▶ _Assignment_: Look through the records below for the line with "ALLOWABLE AMPACITY AT 90C: 0 -> 20" and the line with "НАЦИОНАЛЬНЫЕ КУЛИНАРНЫЕ ТРАДИЦИИ", then return those lines and all lines between, exactly.

Entries taken from a collection
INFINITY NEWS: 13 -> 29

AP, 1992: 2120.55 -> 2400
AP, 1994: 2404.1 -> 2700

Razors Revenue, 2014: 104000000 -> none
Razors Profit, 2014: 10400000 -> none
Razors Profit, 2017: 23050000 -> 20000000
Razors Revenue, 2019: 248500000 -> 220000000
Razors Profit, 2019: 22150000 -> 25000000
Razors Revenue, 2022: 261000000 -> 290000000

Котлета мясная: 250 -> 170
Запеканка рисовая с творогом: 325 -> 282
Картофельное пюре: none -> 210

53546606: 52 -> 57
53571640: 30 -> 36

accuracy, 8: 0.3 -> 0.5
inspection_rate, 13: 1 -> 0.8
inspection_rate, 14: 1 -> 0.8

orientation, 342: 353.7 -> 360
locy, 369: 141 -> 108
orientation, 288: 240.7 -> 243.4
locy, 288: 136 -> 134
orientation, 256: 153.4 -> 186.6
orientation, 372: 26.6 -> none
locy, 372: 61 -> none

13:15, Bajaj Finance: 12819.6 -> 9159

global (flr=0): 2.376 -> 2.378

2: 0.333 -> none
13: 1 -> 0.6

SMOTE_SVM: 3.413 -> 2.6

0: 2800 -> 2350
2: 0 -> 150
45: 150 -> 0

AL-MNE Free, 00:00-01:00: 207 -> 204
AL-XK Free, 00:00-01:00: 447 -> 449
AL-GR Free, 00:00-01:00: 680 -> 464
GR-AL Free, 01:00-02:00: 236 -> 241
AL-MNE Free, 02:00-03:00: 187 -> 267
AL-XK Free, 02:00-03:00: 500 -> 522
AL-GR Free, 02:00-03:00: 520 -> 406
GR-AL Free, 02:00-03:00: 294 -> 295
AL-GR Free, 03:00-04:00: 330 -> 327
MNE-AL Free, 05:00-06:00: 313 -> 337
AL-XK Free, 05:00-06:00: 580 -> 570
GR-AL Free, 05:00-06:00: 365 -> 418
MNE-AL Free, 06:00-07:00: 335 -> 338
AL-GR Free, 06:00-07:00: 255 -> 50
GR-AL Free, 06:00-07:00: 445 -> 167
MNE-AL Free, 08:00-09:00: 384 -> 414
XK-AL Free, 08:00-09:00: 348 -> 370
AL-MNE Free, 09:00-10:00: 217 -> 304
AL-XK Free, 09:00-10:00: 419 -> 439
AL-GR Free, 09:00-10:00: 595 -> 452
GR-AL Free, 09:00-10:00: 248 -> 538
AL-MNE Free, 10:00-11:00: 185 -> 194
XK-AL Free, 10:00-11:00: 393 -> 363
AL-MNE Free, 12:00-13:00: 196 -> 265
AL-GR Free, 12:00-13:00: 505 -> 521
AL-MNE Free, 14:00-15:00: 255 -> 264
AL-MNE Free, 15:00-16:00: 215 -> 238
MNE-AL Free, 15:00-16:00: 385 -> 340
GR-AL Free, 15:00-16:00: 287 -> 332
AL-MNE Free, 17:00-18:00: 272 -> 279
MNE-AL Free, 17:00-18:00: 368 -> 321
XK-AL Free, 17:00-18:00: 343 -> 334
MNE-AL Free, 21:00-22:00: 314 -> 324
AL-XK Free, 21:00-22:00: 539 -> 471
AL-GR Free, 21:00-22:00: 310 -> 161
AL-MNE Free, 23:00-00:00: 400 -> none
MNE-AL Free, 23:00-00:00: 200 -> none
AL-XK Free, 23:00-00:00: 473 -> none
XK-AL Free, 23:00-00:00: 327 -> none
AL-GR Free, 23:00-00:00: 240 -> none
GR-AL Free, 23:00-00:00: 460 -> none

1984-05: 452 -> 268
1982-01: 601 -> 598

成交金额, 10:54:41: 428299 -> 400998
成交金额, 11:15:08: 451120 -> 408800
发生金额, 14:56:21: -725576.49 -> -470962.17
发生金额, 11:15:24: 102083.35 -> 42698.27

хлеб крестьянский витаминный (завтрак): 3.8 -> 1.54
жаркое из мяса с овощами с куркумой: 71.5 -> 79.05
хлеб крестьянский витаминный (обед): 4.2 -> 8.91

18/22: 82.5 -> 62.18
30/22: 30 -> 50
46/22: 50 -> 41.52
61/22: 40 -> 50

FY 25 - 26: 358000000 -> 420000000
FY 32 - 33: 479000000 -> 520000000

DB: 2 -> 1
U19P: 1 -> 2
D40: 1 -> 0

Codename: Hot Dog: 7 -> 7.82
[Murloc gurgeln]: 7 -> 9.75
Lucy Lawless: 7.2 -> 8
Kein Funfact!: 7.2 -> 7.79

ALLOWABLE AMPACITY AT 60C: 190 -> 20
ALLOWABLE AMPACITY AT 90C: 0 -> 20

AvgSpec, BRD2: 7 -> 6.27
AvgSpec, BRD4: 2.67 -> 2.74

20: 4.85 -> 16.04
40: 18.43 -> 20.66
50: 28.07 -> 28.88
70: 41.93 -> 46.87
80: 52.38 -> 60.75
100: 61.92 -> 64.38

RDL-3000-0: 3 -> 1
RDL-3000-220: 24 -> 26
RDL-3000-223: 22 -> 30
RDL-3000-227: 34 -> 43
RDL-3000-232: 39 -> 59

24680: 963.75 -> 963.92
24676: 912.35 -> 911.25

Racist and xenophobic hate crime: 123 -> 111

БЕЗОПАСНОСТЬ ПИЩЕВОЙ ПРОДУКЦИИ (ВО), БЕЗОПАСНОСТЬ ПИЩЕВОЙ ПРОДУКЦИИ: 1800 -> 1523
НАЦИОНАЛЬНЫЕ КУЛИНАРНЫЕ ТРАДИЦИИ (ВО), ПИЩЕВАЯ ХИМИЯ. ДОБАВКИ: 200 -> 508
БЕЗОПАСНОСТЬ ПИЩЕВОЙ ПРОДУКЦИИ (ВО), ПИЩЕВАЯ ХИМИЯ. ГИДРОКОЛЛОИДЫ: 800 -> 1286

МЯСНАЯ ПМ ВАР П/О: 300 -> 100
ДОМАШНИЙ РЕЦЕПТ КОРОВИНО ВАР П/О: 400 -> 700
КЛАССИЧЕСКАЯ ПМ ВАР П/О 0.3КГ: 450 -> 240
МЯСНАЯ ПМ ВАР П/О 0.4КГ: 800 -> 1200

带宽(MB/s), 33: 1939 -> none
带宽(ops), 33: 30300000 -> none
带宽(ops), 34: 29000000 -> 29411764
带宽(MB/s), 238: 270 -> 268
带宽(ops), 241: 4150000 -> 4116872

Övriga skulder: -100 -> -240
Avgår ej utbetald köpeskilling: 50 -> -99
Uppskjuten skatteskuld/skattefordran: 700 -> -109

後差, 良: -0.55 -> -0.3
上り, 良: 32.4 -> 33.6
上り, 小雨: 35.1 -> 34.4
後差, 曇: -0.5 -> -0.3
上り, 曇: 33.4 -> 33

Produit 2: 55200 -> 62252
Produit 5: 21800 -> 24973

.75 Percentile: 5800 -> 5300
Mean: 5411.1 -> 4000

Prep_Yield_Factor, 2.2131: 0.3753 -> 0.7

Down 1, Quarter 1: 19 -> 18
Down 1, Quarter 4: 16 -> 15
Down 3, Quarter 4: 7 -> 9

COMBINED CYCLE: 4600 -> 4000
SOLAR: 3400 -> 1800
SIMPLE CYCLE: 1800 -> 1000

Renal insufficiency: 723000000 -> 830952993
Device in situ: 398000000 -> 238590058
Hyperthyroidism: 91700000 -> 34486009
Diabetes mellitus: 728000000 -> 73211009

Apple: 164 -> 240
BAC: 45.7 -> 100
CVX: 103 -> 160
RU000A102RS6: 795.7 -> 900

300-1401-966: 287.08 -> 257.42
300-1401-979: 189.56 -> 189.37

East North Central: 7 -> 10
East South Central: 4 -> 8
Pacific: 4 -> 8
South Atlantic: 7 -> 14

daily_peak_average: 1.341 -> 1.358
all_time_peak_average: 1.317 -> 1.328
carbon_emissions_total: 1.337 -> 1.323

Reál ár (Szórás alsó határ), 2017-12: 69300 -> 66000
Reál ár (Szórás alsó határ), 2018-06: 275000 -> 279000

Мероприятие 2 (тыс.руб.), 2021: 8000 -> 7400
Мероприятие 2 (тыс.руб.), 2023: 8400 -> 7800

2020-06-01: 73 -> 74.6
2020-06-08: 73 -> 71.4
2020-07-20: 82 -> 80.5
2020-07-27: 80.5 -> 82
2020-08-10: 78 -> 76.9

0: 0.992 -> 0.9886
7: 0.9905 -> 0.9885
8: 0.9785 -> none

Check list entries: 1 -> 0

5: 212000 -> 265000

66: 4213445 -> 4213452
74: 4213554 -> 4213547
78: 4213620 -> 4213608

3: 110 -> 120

▶ _Answer space_:
ALLOWABLE AMPACITY AT 90C: 0 -> 20

AvgSpec, BRD2: 7 -> 6.27
AvgSpec, BRD4: 2.67 -> 2.74

20: 4.85 -> 16.04
40: 18.43 -> 20.66
50: 28.07 -> 28.88
70: 41.93 -> 46.87
80: 52.38 -> 60.75
100: 61.92 -> 64.38

RDL-3000-0: 3 -> 1
RDL-3000-220: 24 -> 26
RDL-3000-223: 22 -> 30
RDL-3000-227: 34 -> 43
RDL-3000-232: 39 -> 59

24680: 963.75 -> 963.92
24676: 912.35 -> 911.25

Racist and xenophobic hate crime: 123 -> 111

БЕЗОПАСНОСТЬ ПИЩЕВОЙ ПРОДУКЦИИ (ВО), БЕЗОПАСНОСТЬ ПИЩЕВОЙ ПРОДУКЦИИ: 1800 -> 1523
НАЦИОНАЛЬНЫЕ КУЛИНАРНЫЕ ТРАДИЦИИ (ВО), ПИЩЕВАЯ ХИМИЯ. ДОБАВКИ: 200 -> 508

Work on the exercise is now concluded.